#### Exercise A:
Identify every line in the records that contains the string "choice", and copy each of those lines.

#### Source extract:
370 Pa. 299 | Pa. | 1952
Delvitto
v.
Schiavo, Appellant.
Supreme Court of Pennsylvania.
*300 Before DREW, C.J., STEARNE, JONES, BELL, CHIDSEY and MUSMANNO, JJ.
Carroll Caruthers, with him William F. Caruthers, for appellants.
Fred B. Trescher, with him Everett S.C. Sorber and Kunkle & Trescher, for appellee.
OPINION BY MR. JUSTICE CHIDSEY, April 22, 1952:
Originally, this action commenced by a suit in equity for specific performance of a contract to convey a hotel together with the contents and a liquor license for the sum of $22,000. The contract arose by virtue of a 90-day option given by the appellants (Tom and Lena Schiavo) to the appellee (Paul A. Delvitto) on September 22, 1945 and accepted by the appellee on October 10, 1945. After tender of the purchase price to the appellants and refusal by them, the equity action was instituted in November, 1945.
Preliminary objections to the action for specific performance were filed by the appellants (defendants) and the case was certified by the court to the law side *301 whereupon a statement of claim in assumpsit was filed. Upon the trial of the case a verdict was directed for the defendants and a new trial was refused. On appeal to this Court the action was remanded to the Superior Court which reversed the lower court and awarded a new trial: Delvitto v. Schiavo et ux., 164 Pa. Super. 338 (1949), 64 A.2d 496.
The second trial resulted in a verdict in favor of the plaintiff in the sum of $4,000. After motions for a new trial and judgment non obstante veredicto were refused and judgment entered on the verdict, defendants took this appeal.
From the evidence, viewed in light of the jury verdict in favor of the plaintiff, the following facts were established: Plaintiff was a justice of the peace and defendants were the owners of the Brunswick Hotel in Irwin, Pennsylvania, together with its furnishings including a bar, and a liquor and beer license. In September, 1945 the defendants contacted the plaintiff and asked him to find a buyer for their property. Shortly thereafter the plaintiff went to the hotel and defendant Lena Schiavo signed the option which provided, in substance, that in consideration of $100 plaintiff was given the right for a period of 90 days to buy the above described real estate, personal property and liquor license for the sum of $22,000. At that time plaintiff gave defendant Lena Schiavo two fifty dollar bills as the consideration. Subsequently, defendant Tom Schiavo returned and signed the agreement. On October 10, 1945 plaintiff, by his attorney, Everett C. Sorber, Esquire, sent written notice to the defendants advising them that he was exercising the option.

#### Extracted data:

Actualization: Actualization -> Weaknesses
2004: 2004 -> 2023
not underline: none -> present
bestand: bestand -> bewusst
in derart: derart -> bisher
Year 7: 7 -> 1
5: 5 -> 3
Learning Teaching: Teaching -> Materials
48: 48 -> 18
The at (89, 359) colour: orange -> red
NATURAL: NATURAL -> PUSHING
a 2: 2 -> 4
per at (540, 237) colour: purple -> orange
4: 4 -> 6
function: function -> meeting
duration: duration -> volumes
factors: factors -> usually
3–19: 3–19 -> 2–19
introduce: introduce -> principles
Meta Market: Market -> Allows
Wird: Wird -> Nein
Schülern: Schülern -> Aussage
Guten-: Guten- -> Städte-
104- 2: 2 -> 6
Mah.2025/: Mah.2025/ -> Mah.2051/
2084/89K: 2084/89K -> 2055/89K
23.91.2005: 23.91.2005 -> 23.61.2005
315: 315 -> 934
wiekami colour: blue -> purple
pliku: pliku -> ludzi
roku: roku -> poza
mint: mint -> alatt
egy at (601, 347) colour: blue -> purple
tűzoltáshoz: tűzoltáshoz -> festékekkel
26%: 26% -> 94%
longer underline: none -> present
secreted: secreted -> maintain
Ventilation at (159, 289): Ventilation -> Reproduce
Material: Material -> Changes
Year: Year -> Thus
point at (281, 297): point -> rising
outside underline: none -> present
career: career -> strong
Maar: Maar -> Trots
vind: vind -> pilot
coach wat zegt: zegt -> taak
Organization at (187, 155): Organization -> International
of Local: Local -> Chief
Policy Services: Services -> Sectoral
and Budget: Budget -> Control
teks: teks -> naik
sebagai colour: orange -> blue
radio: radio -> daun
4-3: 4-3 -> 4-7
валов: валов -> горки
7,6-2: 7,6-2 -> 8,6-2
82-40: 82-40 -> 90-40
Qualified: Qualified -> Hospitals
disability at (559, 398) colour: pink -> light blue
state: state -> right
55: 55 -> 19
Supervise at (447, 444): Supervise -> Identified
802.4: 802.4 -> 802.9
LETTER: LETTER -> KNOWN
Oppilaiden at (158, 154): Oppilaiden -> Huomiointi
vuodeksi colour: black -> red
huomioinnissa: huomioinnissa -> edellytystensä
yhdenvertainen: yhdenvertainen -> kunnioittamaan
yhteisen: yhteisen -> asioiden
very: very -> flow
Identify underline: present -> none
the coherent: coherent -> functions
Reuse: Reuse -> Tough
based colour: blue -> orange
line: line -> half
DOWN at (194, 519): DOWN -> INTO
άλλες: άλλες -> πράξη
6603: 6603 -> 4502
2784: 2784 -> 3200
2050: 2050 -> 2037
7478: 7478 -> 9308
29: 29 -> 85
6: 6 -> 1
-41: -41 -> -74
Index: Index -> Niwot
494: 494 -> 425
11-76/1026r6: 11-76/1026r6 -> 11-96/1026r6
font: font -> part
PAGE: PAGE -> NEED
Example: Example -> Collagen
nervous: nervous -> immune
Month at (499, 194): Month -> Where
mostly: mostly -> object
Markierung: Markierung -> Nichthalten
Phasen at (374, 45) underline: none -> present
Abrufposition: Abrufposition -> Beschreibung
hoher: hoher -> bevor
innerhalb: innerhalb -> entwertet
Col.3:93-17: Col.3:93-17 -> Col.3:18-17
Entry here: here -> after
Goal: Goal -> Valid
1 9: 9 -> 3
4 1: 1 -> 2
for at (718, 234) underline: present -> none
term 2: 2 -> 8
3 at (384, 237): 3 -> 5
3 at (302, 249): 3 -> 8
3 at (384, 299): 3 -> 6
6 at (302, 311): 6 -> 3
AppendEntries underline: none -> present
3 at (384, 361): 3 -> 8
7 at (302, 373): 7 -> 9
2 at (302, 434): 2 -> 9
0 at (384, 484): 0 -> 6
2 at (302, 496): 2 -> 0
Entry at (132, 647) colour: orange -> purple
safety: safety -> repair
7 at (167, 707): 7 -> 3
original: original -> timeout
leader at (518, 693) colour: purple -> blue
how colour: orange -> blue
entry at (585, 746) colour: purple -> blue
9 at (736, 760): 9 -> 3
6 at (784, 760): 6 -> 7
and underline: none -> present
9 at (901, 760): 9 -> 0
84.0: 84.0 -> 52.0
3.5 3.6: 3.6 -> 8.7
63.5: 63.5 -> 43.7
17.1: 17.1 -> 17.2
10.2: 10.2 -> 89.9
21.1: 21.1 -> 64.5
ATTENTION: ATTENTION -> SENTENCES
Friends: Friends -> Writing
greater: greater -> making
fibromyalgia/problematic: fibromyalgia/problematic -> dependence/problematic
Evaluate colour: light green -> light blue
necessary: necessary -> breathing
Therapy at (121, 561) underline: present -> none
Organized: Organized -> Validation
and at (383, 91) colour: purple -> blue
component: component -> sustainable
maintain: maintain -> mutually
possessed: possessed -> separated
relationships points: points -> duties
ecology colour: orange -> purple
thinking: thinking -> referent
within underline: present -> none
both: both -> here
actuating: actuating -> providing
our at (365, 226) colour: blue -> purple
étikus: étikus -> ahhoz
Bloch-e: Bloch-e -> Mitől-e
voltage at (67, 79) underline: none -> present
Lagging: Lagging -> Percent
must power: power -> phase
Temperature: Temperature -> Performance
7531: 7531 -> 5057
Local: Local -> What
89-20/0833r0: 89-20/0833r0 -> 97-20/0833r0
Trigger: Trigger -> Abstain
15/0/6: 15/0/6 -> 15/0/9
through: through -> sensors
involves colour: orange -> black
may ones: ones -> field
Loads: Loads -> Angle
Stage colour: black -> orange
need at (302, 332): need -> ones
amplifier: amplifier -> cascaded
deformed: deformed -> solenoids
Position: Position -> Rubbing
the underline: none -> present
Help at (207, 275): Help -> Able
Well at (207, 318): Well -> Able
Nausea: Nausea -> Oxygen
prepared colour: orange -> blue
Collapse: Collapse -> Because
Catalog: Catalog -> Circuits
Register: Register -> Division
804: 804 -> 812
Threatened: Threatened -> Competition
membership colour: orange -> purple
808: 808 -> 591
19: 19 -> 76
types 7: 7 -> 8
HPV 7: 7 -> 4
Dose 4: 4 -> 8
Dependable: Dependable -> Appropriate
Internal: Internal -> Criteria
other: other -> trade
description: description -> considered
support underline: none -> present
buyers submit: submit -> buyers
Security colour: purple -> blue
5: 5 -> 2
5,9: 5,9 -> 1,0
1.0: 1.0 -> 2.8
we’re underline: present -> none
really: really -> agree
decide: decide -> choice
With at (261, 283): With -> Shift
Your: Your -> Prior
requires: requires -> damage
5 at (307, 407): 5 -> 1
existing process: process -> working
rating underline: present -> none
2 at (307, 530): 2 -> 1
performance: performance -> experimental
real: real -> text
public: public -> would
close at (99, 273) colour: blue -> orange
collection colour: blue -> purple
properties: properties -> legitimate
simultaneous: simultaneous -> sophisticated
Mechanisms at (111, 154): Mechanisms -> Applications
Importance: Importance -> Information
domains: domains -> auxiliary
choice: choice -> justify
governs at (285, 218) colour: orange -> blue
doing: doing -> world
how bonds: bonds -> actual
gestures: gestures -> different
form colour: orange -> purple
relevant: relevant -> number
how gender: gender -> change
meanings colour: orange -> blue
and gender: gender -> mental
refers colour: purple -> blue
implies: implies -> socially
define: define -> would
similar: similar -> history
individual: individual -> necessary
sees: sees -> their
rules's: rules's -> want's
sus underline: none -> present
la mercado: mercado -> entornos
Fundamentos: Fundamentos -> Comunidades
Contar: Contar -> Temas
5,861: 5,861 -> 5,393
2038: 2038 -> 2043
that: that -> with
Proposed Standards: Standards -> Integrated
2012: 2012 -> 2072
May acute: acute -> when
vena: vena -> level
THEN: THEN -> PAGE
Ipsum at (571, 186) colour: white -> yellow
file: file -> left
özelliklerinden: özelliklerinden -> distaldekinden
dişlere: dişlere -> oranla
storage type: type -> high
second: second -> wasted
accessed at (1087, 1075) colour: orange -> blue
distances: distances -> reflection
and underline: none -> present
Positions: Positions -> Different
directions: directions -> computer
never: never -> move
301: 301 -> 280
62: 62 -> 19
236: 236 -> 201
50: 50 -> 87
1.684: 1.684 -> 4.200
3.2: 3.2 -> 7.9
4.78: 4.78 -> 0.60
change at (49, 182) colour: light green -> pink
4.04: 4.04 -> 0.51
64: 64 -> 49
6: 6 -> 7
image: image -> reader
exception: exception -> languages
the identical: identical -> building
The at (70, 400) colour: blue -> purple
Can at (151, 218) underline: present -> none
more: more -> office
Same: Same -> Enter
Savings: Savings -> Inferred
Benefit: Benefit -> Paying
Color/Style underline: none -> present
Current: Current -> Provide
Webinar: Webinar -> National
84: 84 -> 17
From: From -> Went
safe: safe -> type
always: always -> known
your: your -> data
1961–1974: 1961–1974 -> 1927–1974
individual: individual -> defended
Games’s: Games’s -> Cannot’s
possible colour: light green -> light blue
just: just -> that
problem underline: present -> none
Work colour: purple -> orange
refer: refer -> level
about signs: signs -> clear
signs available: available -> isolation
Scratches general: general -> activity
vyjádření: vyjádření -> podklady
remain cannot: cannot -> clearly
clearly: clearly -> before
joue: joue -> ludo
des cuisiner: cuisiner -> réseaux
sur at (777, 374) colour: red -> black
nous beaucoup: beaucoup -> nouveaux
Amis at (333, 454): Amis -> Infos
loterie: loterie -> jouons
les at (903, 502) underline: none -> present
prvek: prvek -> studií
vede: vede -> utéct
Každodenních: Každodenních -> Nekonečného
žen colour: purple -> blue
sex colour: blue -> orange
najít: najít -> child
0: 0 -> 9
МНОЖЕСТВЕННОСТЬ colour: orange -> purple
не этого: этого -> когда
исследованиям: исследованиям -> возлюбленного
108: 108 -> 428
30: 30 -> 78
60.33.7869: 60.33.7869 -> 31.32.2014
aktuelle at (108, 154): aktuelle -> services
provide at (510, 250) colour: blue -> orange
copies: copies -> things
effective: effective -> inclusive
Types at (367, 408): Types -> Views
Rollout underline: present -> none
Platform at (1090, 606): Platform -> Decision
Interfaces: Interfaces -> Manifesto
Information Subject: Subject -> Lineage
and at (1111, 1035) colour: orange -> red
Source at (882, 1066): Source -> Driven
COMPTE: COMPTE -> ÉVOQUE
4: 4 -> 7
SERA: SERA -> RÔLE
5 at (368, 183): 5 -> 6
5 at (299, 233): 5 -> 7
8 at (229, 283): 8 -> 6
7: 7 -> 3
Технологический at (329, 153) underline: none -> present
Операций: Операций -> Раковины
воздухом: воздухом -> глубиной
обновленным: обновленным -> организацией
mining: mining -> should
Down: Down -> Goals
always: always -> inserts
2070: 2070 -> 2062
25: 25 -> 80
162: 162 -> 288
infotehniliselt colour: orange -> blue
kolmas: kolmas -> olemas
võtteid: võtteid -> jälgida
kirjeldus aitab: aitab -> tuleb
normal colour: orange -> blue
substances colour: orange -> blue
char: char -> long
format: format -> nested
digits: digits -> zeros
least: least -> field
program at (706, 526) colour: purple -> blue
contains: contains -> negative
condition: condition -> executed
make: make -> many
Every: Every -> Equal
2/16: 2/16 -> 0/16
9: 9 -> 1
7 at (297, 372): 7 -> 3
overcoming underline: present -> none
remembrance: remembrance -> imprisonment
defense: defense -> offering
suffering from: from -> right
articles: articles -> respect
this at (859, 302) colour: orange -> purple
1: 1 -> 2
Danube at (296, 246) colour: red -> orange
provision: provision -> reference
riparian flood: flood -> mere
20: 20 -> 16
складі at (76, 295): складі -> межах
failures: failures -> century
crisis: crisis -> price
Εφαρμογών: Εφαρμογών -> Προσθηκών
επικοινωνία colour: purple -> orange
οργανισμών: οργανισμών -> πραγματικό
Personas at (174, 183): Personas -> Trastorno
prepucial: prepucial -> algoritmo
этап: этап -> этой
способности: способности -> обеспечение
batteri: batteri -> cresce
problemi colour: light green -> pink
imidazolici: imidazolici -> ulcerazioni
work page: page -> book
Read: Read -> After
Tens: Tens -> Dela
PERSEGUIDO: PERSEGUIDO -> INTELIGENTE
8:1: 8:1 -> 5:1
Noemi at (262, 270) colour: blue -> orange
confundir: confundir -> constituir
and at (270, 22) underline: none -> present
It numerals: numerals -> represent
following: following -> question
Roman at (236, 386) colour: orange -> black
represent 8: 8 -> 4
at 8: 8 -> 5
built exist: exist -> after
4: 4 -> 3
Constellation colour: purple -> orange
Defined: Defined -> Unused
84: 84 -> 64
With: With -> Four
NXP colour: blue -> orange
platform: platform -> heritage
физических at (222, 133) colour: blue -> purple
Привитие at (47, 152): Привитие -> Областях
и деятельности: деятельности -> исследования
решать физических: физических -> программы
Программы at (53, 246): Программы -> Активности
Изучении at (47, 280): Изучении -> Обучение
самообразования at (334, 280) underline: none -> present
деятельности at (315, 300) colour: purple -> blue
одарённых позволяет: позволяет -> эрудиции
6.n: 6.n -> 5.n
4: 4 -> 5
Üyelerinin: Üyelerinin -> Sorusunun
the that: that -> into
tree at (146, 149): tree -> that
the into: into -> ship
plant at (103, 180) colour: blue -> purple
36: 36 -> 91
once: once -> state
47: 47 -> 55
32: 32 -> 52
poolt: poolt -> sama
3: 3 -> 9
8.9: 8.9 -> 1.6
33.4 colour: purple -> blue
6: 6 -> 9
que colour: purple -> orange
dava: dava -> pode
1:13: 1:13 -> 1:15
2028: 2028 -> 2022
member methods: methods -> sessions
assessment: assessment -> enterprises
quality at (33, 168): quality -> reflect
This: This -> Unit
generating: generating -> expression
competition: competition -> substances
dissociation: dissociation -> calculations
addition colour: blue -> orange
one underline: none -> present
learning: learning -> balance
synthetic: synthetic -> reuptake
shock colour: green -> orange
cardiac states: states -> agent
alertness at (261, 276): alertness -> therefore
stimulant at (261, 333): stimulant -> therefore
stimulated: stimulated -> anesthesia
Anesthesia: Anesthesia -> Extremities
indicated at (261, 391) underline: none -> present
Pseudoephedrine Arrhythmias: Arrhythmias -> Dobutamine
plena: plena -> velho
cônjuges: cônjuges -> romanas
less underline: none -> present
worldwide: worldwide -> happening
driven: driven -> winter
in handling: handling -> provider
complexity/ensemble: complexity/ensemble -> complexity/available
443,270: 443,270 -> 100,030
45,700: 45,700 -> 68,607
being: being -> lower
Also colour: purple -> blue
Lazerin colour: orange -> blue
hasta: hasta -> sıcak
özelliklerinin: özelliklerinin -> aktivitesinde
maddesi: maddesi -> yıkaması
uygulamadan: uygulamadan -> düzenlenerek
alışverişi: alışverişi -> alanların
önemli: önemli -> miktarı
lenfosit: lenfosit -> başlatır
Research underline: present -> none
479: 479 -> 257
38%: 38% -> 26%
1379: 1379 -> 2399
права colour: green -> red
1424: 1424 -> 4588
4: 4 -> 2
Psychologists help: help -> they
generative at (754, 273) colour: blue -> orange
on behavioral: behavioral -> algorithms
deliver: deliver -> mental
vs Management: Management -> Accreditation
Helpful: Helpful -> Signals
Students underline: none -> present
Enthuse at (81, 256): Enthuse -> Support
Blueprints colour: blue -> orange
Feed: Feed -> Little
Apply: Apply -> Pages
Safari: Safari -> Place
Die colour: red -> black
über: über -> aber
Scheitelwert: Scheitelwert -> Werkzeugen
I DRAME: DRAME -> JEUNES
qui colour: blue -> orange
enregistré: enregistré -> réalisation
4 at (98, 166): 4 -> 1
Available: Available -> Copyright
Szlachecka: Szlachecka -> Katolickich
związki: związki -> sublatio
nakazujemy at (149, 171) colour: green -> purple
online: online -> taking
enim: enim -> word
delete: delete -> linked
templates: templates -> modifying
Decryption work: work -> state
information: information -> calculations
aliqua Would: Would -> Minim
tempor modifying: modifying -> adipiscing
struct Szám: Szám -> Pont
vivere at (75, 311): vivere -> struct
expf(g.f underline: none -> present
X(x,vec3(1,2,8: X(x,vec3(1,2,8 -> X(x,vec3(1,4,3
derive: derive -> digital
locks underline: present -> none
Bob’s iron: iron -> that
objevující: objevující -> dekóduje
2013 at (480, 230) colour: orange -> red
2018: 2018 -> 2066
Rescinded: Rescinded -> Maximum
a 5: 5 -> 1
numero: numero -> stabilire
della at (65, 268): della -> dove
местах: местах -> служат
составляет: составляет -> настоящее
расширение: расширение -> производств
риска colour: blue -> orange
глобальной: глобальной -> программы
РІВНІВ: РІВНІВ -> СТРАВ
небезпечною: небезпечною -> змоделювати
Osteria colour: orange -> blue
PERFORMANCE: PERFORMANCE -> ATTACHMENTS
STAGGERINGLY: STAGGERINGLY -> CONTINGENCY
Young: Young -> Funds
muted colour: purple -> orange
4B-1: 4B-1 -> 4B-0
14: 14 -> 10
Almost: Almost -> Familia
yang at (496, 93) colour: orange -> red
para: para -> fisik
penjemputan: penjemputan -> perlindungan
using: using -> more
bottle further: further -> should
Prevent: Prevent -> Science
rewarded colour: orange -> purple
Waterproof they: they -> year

#### Exercise B:
Finish out the next part of the court opinion on the hotel option contract, picking up immediately after its final sentence.

#### Written response A:
decide: decide -> choice
choice: choice -> justify

#### Written response B:
Plaintiff also testified that defendants were interested in obtaining $22,000 for the property and that he was to receive for his services all over that amount if he could find a buyer who was willing to pay more *302 than $22,000. A witness for the plaintiff, Carl M. Seiler, Esquire, testified that he was present when plaintiff discussed with two persons named Bragile and Santoro the purchase of the property from plaintiff and that they agreed in his office to purchase the property for $30,000. Over the objection of counsel for the defendants, Santoro's testimony at the previous trial was read into evidence. In such testimony he corroborated the testimony of the plaintiff regarding the signing of a written agreement of sale. Plaintiff further testified that the agreement was for $30,000.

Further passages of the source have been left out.